*Dampak
Pasar Murah Terhadap Harga Pasar Beras di Beberapa Kabupaten Kota di Aceh
Pasar murah adalah program pemerintah atau lembaga terkait yang menyediakan bahan pokok (seperti beras) dengan harga di bawah pasar untuk melindungi daya beli masyarakat. Tujuannya menstabilkan harga pangan dan mencegah inflasi di saat harga melonjak. Misalnya di Banda Aceh, saat HUT RI ke-80 tahun 2025 Dinas Pangan setempat bersama BULOG menyediakan 6 ton beras murah kepada warga. Pertanyaannya, sejauh mana intervensi seperti ini dapat menurunkan harga pasar beras dalam jangka pendek (1–3 bulan), mengingat hukum ekonomi permintaan dan penawaran?
Hukum
Permintaan dan Penawaran
Menurut
teori ekonomi mikro makro, apabila pasokan suatu barang meningkat sementara
permintaan tetap, harga ceteris paribus akan turun. Sebaliknya, jika pasokan
menurun (misalnya karena gagal panen), harga cenderung naik. Data BPS
menunjukkan bahwa pada Juli 2025 rata-rata harga beras di tingkat penggilingan
naik 2,71% (dari Rp12.994 menjadi Rp13.346 per kg). Kenaikan ini menggambarkan
ketatnya pasokan akibat faktor cuaca buruk. Secara sederhana, menambah pasokan
dengan cara pasar murah diharapkan menekan kenaikan harga jangka pendek. Namun
dalam praktik, efeknya sering terbatas. Kajian di Aceh 2006 menemukan bahwa
operasi pasar Bulog saat itu hanya memberi “dampak sangat kecil menurunkan
harga beras di tingkat konsumen” karena defisit pasokan. Artinya, apabila
pasokan distribusi lokal sangat terbatas, tambahan stok kecil relatif terhadap
permintaan, dampak penurunan harga oleh operasi pasar atau pasar murah bisa
minimal.
Kebijakan
Pemerintah dan HET
Pemerintah
Indonesia menetapkan Harga Eceran Tertinggi (HET) beras agar harga pokok
terjangkau. Contohnya, Aceh (zona 2) menetapkan HET beras medium Rp13.100/kg.

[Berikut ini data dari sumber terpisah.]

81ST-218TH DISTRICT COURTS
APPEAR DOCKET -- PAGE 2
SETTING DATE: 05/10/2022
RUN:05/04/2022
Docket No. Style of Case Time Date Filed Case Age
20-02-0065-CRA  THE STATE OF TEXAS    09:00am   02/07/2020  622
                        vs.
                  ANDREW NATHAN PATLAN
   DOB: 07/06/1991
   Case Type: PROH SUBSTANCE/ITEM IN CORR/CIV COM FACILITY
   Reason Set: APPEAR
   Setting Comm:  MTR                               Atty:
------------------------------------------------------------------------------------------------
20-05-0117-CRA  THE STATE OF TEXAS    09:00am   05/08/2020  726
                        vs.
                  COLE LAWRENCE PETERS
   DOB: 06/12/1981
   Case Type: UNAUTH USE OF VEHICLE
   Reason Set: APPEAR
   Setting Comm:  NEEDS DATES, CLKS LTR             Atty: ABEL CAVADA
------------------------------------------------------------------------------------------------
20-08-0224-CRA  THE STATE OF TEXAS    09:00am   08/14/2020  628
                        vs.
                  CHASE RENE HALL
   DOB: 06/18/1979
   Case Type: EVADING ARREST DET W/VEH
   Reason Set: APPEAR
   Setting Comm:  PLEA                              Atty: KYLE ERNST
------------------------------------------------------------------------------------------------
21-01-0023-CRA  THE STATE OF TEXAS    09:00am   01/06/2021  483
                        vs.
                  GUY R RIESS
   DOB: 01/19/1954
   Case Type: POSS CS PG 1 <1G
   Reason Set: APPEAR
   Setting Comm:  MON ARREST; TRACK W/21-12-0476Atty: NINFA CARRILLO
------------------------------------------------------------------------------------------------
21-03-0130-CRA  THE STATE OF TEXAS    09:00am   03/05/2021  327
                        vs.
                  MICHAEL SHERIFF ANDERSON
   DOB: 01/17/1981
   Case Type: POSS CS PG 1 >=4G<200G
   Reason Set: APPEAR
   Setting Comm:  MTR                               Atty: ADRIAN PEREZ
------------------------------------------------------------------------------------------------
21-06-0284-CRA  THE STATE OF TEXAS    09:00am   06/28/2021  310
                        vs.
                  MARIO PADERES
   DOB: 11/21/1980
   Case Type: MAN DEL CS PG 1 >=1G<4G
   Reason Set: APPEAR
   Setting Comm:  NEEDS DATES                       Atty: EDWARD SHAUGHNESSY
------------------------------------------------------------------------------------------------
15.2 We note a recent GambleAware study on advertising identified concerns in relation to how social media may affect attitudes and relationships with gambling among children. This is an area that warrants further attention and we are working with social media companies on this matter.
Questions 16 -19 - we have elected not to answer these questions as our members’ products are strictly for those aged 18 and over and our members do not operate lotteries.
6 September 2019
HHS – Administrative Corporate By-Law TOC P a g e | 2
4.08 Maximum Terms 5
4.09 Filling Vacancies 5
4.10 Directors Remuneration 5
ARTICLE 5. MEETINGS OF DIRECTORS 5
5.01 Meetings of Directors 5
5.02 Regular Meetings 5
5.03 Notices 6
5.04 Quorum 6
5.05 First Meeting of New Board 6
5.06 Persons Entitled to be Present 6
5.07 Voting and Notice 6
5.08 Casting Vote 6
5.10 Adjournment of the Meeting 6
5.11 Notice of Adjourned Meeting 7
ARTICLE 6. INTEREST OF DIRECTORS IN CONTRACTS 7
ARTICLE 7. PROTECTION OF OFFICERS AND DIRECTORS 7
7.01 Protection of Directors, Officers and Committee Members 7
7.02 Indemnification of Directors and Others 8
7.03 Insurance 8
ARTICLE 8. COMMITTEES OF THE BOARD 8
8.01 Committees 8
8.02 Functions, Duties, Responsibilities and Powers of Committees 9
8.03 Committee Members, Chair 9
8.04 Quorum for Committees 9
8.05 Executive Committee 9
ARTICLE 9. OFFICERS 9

Namun Juli 2025 harga pasar sudah melampaui batas tersebut. Sebagai respons,
pemerintah daerah dan BULOG melakukan intervensi harga melalui beberapa
instrumen:
- Operasi
Pasar:
Penjualan beras (biasanya jenis premium) oleh BULOG/Disperindag dengan
harga di bawah pasar. Misalnya, akhir Juli 2025 Aceh serentak menggelar
operasi pasar di 23 kabupaten, total 225 ton beras premium disubsidi
Rp6.000/kg (5 kg dijual Rp56.000). Ini bertujuan menahan laju inflasi
daerah dan menjaga daya beli masyarakat.
- Pasar Murah: Kegiatan
lokal yang mirip operasi pasar tetapi bisa melibatkan banyak komoditas.
Dilakukan oleh dinas/kodim/polres dengan dukungan BULOG atau pemerintah
pusat. Contohnya adalah gerakan pangan murah atau pasar murah menjelang
hari raya. Dalam pasar murah, barang pokok (beras, minyak, gula, dll.)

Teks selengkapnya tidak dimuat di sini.